Thursday, 2 October 2025

Baamonde, Galicia

 Baamonde, Galicia  

I had an early start as the hotel opened for breakfast at 7.30am although it was quiet and a complete change from the hubbub at Casa Goas the morning before at the same time. 

It was a level walk through the town centre which I had checked out the afternoon before. Then the trail dipped down to cross a river. 
But of course after a down, there is always an up. After the river crossing, El Camino climbs up the other side of the valley and the first up slope of the day. 

Looking out of the hotel, I thought that it was going to be a clear start, but once out of the town, the countryside was still cloaked in mist and it was damp.  But the dampness in the sir did condense on everything including several large cobwebs, some the size of dinner plates.
At one junction, I saw no way markers even after checking both routes for any signs.

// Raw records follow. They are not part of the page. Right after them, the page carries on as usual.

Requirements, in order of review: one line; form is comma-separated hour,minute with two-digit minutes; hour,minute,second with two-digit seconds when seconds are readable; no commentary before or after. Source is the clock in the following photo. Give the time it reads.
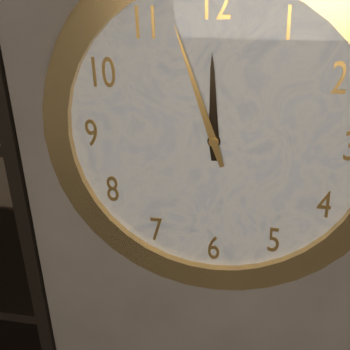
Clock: 11,57
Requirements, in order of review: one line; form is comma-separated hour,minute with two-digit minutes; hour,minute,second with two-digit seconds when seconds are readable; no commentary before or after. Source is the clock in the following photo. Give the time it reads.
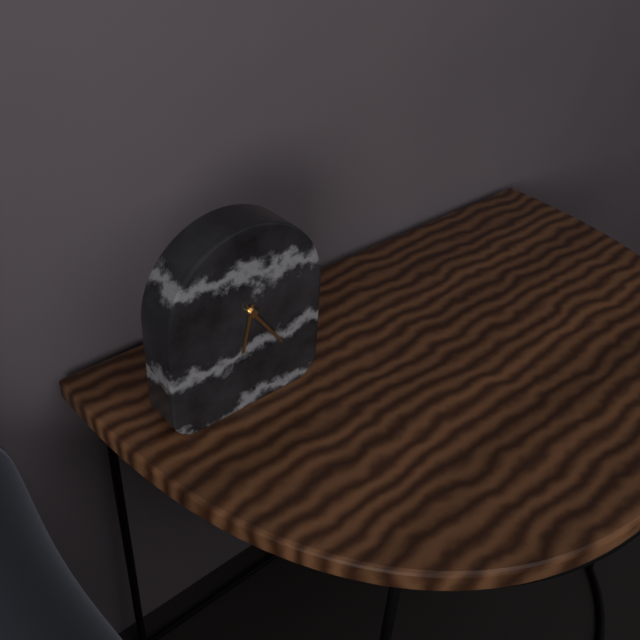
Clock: 6,24
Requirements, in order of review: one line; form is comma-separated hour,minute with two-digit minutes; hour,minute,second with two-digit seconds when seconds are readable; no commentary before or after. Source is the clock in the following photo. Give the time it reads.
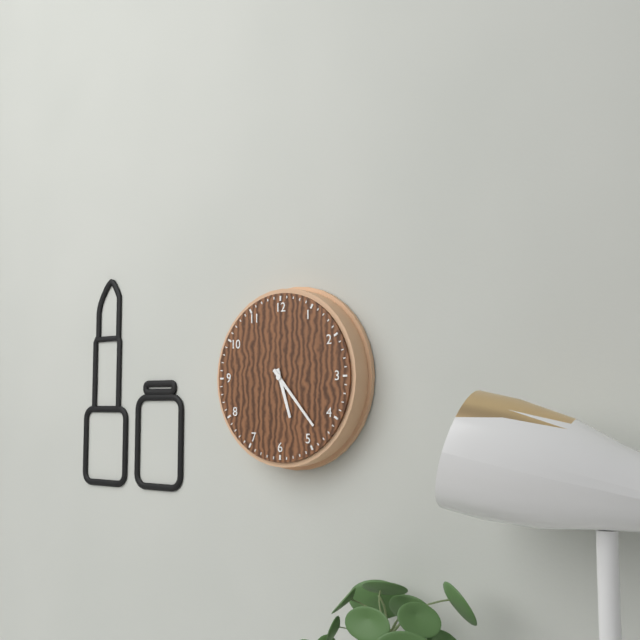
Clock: 5,23
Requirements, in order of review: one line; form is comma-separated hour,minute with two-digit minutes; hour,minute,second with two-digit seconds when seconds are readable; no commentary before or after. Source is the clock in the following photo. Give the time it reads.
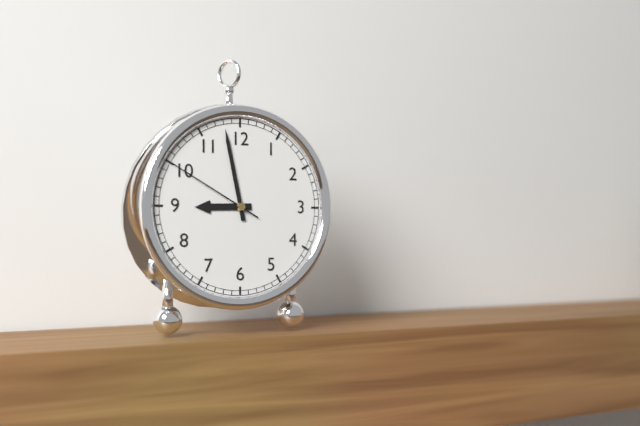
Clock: 8,58,50
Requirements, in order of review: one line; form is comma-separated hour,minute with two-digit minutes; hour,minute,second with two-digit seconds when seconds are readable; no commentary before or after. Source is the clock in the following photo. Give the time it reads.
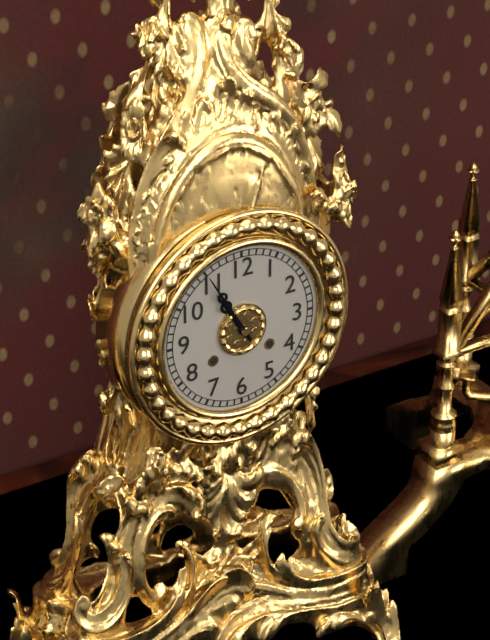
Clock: 10,55
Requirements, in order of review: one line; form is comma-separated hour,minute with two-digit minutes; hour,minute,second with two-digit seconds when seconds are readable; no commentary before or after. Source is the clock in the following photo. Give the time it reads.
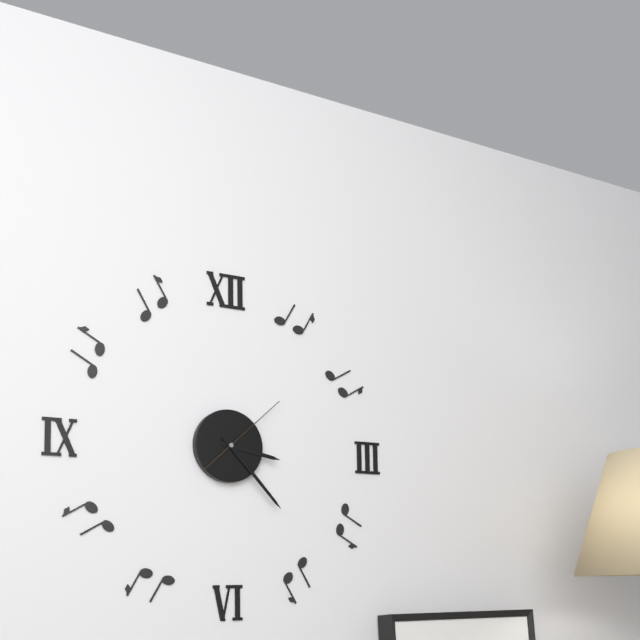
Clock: 3,23,08
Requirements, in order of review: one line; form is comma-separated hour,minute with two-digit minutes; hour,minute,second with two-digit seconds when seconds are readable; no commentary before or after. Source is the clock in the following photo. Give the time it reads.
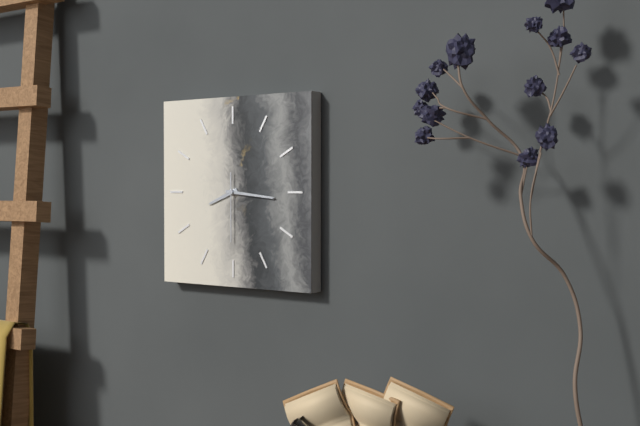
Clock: 8,16,30
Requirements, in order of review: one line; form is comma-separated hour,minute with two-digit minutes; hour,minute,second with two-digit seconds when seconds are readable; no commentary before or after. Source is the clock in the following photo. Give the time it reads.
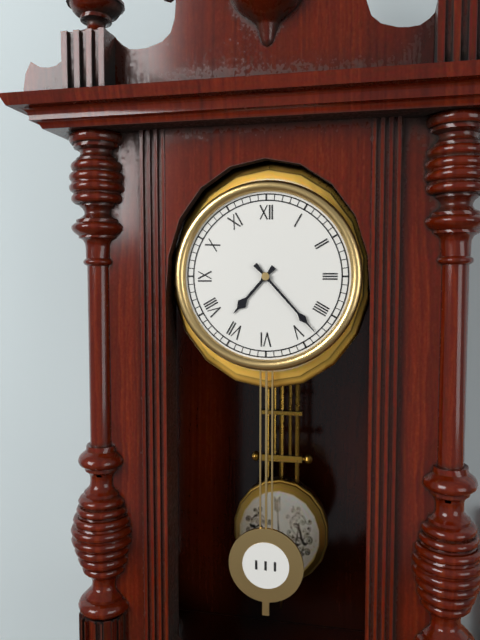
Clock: 7,23
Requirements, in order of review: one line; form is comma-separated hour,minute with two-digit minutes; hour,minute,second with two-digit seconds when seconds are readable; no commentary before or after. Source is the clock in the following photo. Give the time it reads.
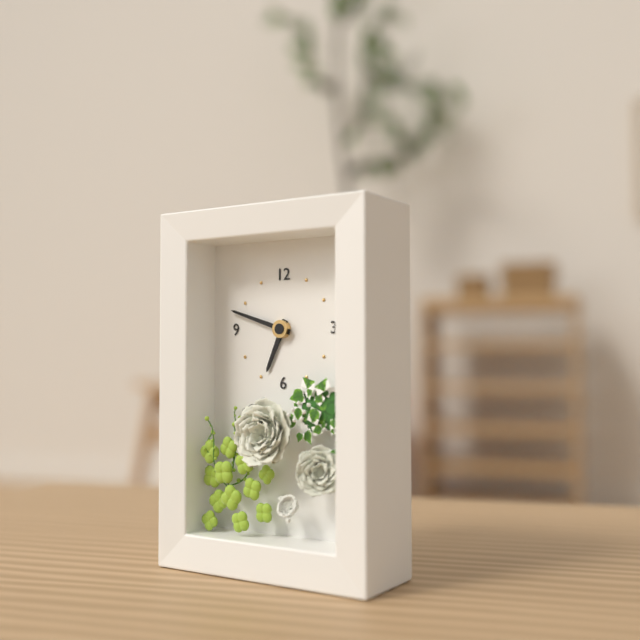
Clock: 6,48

One route turned away from the nearby motorway. I knew the route ran near teh motorway and then dipped under it. I ignored the route that turned away and followed the route that run parallel to the road. The route dipped under the motorway so I still felt that I was on the right route until I came to a junction and there were no markers. 

Then I realised that I must have made the wrong decision. I had walked too far to double back but the route continued in the right direction and parallel to and between both the motorway and the N634 so as long as I continued between teh two I was still heading in the right direction. The correct El Camino route was somewhere off on the other side of the motorway but would cut underneath it, cross my trail and rejoin teh N634 just off to my left. 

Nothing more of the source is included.